Start of Block

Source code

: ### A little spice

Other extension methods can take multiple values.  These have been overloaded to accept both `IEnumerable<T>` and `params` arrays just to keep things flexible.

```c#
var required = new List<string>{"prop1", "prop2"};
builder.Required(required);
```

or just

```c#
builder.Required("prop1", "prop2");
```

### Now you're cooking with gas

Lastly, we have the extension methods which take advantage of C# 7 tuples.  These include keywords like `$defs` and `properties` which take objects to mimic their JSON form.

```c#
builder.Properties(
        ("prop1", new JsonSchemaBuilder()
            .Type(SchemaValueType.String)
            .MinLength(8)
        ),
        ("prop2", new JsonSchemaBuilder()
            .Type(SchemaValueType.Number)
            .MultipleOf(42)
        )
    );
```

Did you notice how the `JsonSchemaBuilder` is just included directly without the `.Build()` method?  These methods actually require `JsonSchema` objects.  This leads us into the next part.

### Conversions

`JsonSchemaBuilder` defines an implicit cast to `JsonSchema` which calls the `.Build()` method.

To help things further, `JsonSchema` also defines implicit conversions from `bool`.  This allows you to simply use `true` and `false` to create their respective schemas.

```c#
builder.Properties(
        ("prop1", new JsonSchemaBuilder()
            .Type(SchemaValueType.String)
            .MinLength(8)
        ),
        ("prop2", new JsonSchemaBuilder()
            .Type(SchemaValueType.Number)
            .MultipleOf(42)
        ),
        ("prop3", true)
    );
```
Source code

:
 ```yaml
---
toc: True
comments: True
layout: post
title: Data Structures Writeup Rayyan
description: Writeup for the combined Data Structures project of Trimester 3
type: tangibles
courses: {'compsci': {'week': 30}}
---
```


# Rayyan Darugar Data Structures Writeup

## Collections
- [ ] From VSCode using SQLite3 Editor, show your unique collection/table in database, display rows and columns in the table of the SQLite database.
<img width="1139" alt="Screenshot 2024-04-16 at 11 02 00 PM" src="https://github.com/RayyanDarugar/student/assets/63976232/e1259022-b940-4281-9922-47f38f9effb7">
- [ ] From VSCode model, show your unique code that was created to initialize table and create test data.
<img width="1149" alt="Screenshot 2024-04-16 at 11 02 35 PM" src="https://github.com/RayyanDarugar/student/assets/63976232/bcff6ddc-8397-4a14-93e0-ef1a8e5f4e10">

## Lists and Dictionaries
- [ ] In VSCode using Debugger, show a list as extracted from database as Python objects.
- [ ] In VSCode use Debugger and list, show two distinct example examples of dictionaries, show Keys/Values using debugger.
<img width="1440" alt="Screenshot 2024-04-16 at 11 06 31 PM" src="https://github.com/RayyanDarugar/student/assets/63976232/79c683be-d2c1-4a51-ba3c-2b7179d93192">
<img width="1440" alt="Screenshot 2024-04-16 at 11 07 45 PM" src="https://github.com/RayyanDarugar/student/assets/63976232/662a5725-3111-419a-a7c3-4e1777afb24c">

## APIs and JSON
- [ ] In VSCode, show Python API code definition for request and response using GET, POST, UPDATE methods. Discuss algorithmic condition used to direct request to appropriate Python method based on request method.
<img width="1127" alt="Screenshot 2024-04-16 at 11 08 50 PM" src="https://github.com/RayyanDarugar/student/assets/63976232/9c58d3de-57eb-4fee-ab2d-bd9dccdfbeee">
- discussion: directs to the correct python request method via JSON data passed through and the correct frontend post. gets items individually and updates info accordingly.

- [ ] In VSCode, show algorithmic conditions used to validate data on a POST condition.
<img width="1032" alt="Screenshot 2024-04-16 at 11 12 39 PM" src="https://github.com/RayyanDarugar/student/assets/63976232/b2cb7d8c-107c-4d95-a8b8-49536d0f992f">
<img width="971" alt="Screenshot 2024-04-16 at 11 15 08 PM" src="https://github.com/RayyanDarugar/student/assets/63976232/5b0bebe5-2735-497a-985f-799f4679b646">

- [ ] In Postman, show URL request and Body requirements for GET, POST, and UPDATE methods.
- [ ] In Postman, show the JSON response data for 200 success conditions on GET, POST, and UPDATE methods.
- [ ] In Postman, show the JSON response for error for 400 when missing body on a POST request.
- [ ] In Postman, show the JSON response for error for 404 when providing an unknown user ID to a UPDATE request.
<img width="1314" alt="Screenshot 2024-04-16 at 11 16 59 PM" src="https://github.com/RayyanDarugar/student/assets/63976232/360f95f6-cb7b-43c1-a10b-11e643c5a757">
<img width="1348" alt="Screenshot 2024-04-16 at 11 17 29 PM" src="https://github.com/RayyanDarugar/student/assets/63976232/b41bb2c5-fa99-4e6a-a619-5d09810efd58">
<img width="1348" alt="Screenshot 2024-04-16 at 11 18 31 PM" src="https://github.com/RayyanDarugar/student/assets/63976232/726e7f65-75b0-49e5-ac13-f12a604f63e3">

End of Block

▸ **Exercise brief**
Go through the listing above and copy each line that contains "table".

▸ **Answer to the problem**
- [ ] From VSCode using SQLite3 Editor, show your unique collection/table in database, display rows and columns in the table of the SQLite database.
- [ ] From VSCode model, show your unique code that was created to initialize table and create test data.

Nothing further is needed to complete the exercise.